One merger that has received a mixed response in the analyst community but that she endorsed was the First Union-First Fidelity deal.

She called the retention of Anthony Terracciano of First Fidelity a "coup" for Ed Crutchfield. "Tony brings a discipline in acquisition strategies that hasn't always been present at First Union," she said. First Union adds tremendous technology and product delivery systems to First Fidelity, she said.

"We've got to start focusing more on the qualitative rather than quantitative," she said. "The out-of-market deals are happening and are going to happen. You have to look for rational, logical presentation."

Thomas K. Brown, a bank analyst at Donaldson Lufkin & Jenrette, said that Wall Street analysts often react negatively to mergers, and nearly as often are wrong.

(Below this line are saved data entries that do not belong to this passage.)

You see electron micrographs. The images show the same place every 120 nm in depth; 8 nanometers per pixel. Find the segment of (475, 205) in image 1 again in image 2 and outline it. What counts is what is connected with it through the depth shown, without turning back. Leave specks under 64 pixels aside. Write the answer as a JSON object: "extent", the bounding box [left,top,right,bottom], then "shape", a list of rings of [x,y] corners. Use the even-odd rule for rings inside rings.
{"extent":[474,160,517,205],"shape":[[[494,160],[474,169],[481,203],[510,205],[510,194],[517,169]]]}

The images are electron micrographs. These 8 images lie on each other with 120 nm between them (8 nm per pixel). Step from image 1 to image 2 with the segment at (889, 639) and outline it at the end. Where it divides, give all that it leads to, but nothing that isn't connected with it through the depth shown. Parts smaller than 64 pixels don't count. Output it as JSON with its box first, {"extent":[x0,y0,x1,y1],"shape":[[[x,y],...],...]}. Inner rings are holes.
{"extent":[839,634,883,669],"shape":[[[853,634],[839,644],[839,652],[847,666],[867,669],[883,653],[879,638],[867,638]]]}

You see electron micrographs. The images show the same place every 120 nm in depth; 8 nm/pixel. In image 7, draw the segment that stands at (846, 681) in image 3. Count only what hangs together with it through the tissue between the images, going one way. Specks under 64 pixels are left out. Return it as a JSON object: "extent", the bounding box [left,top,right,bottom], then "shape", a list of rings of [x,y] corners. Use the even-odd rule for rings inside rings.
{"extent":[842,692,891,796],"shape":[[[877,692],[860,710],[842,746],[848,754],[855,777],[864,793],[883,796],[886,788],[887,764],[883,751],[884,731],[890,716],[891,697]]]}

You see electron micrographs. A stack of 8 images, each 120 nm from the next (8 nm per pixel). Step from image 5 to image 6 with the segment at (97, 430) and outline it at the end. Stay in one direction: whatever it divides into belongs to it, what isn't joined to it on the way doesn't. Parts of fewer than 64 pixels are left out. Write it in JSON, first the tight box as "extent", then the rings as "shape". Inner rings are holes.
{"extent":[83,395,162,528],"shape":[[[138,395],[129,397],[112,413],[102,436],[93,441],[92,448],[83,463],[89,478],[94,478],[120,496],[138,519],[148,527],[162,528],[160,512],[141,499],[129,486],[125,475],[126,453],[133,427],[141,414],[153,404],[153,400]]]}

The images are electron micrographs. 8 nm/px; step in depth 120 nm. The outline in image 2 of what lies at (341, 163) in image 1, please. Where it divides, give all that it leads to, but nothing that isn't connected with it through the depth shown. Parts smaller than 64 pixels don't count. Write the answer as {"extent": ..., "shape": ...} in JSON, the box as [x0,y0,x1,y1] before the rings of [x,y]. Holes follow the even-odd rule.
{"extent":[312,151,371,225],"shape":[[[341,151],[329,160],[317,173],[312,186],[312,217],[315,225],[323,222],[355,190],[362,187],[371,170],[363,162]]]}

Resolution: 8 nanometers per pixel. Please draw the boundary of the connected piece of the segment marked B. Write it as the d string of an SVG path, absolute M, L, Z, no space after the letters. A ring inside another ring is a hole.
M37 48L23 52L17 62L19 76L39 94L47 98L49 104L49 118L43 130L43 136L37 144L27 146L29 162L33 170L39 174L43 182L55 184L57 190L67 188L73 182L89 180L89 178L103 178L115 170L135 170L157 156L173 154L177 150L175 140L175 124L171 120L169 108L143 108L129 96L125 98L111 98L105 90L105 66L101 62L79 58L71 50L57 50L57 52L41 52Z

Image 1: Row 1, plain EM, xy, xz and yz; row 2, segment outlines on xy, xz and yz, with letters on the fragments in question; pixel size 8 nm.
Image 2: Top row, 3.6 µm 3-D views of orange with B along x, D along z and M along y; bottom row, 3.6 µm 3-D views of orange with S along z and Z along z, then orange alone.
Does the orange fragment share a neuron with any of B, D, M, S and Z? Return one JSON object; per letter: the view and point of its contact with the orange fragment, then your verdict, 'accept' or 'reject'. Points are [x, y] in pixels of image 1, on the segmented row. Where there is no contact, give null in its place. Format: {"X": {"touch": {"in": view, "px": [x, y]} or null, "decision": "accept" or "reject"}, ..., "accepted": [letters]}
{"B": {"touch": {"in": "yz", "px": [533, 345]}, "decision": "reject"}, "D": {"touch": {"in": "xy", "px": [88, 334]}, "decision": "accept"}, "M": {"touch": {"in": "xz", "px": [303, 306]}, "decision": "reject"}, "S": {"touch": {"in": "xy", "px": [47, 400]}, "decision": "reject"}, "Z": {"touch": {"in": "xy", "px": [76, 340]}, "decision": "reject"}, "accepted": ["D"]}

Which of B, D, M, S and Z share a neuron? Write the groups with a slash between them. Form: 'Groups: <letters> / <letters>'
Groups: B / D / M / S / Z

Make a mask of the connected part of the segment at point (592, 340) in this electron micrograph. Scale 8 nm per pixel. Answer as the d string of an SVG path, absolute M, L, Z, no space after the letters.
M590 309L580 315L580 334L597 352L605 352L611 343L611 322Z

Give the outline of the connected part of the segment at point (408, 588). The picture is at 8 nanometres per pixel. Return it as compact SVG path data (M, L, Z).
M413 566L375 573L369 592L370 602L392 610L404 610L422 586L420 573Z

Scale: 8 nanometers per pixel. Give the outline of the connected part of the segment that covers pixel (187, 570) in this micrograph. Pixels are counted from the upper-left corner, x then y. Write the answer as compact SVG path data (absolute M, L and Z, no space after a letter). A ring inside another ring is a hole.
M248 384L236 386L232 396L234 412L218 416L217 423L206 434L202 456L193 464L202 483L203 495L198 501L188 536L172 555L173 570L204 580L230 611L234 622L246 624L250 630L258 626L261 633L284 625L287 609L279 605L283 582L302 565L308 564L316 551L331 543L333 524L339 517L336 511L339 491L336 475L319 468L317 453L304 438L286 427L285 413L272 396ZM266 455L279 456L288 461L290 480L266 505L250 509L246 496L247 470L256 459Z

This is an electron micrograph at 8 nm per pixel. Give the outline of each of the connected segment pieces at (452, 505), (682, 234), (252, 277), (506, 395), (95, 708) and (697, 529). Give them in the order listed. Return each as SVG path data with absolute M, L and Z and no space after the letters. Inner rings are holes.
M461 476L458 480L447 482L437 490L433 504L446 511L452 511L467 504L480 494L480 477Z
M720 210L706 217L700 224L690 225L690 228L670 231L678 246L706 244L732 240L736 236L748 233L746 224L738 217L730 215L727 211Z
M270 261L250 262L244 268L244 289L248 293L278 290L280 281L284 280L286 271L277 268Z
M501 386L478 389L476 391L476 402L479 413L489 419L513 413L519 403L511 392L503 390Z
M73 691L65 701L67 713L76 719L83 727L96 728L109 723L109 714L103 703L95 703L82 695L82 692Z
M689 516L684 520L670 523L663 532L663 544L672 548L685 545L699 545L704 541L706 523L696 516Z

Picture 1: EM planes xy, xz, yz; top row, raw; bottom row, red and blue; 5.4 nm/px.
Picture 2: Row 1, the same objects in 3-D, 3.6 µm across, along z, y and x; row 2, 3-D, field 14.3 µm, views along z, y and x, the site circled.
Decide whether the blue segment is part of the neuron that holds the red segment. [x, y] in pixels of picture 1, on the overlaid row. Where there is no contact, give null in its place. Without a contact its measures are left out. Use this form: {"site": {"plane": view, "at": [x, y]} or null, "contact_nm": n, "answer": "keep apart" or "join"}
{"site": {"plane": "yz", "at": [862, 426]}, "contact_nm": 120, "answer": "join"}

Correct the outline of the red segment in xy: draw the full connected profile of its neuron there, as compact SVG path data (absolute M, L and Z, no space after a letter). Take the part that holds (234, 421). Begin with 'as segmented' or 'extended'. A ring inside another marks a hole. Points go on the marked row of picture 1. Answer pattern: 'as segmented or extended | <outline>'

Ms. Bush, however, said that criticism of deals adds value to the amount of available information in the market. "You get a whole spectrum of analytical thought on these deals," she said. "All the way from investment banking houses to people like me who can afford the luxury of hating deals."

When the process is done right, she said, "there is a tremendous value from having the questions raised in such a way that management and boards of directors can say, wait a minute, we might have missed something."

Ms. Bush said that she thought the defeat of the Bank of Boston- CoreStates merger might squelch similar deals in the short term but probably hadn't taught the market any particular lessons.

"I'm hopeful that there has been a lesson learned," said Ms. Bush, "but I'm not optimistic that it's anything other than a cooling-off period."

For bank management to learn a lesson, she said, it will "take the voting down of a deal (by shareholders) to really squelch the doing of mergers for other than economic reasons."